TASK TO CARRY OUT:
A faithful copy of the data below is required, leaving out every picture.

[Data entries]
"""

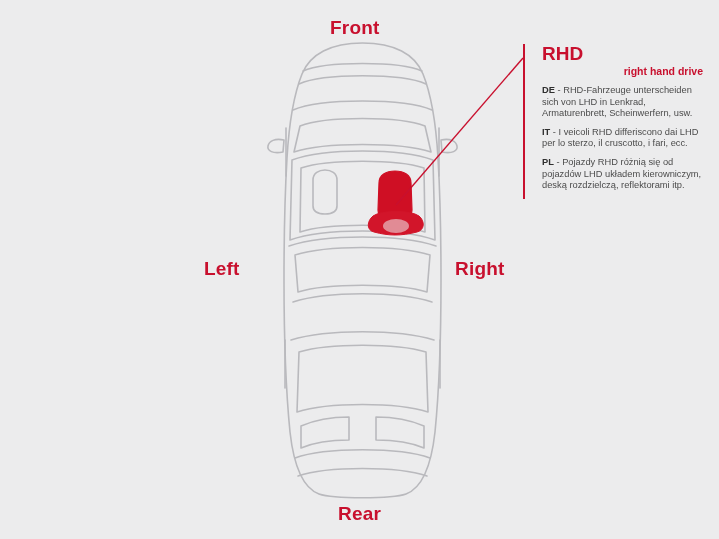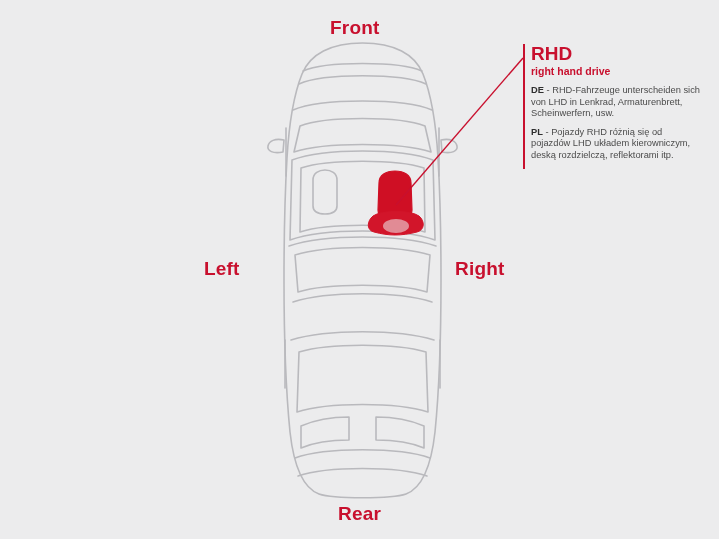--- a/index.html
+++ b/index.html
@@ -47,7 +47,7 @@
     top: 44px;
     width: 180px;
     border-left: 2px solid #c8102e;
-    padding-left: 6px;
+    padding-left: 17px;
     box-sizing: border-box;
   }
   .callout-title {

"""

SOLUTION FOR THIS TASK:
--- a/index.html
+++ b/index.html
@@ -47,7 +47,7 @@
     top: 44px;
     width: 180px;
     border-left: 2px solid #c8102e;
-    padding-left: 6px;
+    padding-left: 17px;
     box-sizing: border-box;
   }
   .callout-title {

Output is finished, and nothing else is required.